Based on the same principle, neuroleptics should increase the GABA in globus pallidus externa that leads to the disinhibition of the subthalamic nucleus as well as reduced excitation of the internal globus pallidus directly. In this situation, the internal globus pallidus will get excitatory impulses from the subthalamic nucleus with reduced stimulation from globus pallidus externa. This should also increase GABA in the thalamus, and relieve dystonia. However, they are known to induce dystonia.9,10
But the above model is simplistic that takes only the rate of firing of pallidal neurons in account. To explain it further we need to know the other properties of neurons that are responsible for inducing dystonia as explained.

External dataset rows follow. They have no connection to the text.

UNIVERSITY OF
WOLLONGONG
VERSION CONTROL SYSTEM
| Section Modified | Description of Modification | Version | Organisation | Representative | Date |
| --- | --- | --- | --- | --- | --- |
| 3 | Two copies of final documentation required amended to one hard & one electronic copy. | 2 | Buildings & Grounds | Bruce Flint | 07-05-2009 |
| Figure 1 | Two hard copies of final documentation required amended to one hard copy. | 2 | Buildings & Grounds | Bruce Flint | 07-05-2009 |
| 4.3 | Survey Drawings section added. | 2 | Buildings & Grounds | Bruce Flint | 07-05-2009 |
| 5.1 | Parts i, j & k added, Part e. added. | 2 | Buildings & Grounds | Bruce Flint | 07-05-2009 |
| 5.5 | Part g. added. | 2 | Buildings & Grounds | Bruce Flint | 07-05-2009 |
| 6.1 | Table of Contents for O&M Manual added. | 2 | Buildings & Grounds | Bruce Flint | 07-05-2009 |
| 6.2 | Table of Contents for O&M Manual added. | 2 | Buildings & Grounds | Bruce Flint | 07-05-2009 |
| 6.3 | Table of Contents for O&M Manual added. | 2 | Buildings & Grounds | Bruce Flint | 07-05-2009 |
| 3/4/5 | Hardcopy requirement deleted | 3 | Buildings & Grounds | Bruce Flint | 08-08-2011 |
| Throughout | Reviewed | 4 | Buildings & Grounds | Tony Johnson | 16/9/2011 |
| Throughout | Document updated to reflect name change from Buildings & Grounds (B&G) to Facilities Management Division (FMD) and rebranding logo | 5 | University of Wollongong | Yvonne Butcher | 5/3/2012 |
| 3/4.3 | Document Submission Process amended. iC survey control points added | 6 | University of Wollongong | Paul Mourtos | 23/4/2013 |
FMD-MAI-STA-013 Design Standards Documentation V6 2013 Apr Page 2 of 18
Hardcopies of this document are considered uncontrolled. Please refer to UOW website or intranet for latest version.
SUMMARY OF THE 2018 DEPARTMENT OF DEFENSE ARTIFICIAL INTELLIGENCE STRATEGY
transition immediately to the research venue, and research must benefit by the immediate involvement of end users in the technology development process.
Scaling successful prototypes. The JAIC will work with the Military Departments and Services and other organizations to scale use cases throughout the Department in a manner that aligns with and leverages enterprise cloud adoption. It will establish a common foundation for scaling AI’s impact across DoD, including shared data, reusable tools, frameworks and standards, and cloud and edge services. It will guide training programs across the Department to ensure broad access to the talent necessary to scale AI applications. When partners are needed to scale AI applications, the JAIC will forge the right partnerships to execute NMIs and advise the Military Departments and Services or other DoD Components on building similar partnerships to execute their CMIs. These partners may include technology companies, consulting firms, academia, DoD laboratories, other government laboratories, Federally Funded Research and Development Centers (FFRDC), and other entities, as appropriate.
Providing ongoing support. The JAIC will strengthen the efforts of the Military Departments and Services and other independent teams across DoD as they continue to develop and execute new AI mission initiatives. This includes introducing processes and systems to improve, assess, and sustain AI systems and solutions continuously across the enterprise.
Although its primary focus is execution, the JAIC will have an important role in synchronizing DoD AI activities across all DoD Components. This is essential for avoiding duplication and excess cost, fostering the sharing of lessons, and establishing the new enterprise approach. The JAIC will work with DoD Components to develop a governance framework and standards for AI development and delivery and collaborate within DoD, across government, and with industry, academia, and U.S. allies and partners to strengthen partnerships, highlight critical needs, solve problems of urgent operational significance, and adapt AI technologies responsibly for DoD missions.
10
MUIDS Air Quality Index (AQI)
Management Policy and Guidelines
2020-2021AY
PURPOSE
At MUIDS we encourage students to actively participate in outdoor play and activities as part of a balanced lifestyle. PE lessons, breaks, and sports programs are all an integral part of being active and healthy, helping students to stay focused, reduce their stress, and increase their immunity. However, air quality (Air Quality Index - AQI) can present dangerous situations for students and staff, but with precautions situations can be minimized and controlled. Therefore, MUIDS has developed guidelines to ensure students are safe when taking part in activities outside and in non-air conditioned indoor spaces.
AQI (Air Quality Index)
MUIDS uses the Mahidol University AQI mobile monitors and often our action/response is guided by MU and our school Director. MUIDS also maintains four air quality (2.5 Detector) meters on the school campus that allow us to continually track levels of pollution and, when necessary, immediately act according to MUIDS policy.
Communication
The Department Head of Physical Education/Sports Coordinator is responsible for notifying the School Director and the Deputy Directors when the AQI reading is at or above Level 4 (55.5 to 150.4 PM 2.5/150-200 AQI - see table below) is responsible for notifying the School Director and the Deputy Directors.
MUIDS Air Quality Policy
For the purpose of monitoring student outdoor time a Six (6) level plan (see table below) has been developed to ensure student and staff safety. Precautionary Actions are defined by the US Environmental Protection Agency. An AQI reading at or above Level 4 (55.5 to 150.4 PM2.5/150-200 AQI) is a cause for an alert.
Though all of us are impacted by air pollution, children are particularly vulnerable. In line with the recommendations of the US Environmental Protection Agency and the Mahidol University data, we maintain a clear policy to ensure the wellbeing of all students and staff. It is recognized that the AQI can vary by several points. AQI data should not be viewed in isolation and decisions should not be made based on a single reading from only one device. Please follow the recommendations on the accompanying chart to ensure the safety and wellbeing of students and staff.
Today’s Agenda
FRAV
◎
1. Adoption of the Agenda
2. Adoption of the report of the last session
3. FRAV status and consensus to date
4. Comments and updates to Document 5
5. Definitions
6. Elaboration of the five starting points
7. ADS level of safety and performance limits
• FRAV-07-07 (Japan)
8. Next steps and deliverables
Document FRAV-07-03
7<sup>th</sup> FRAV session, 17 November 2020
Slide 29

There are many reports that show that blepharoclonus/Meige syndrome responds to clonazepam,11 clozapine,12 trihexyphenidyl, perphenazine, fluphenazine10 haloperidol, -dopa with deprenyl, botulinum toxin A,13 quetiapine.14 This patient responded to haloperidol but did not improve with anticholinergics and atypical neuroleptics. This could be affected by a different receptor profile of typical and atypical neuroleptics. Conventional antipsychotics, like haloperidol, bind to D2 more efficiently than atypical drugs and 5HT2A binding of atypical drugs reverses the D2 blockade in nigrostriatal pathway. In addition, GABA concentration in the pallidum is also regulated by direct effect of D2 binding drugs in the pallidum where they can either decrease15 or increase extracellular GABA,16 thereby influencing thalamic activity.
In conclusion, to date we are not able to explain the pathophysiology of dystonia completely and further research is required to understand the differential effects of drugs.